SUPPLIED DATA:
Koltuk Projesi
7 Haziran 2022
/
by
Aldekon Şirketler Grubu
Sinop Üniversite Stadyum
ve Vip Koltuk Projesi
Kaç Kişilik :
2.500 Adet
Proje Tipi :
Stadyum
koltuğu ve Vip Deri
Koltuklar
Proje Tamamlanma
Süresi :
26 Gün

---

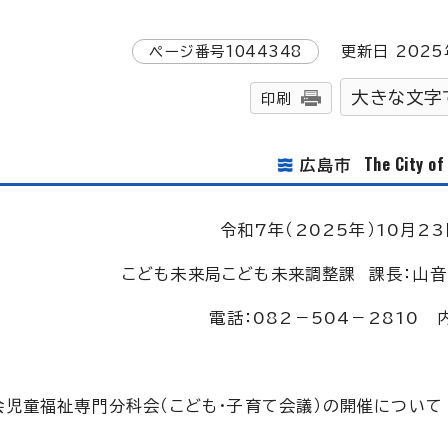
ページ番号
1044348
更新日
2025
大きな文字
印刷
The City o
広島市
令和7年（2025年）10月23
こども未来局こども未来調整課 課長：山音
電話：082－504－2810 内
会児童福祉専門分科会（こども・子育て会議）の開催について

--

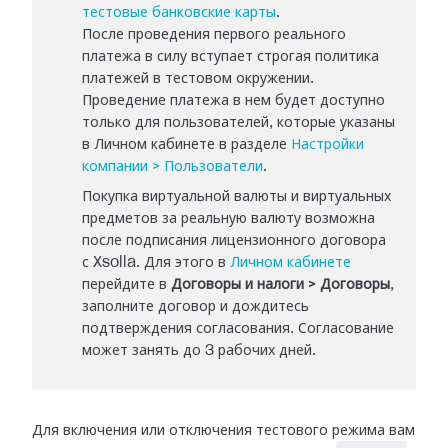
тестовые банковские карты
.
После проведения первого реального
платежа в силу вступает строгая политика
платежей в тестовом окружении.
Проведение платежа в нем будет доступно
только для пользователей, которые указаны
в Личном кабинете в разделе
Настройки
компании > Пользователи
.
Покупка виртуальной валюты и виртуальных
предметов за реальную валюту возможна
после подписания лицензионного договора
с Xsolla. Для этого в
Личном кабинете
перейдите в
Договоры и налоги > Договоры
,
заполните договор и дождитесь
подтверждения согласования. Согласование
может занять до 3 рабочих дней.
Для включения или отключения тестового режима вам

EXERCISE INSTRUCTIONS: Above are the records. Identify each line that contains the word "платежа".

FINAL ANSWER:
платежа в силу вступает строгая политика
Проведение платежа в нем будет доступно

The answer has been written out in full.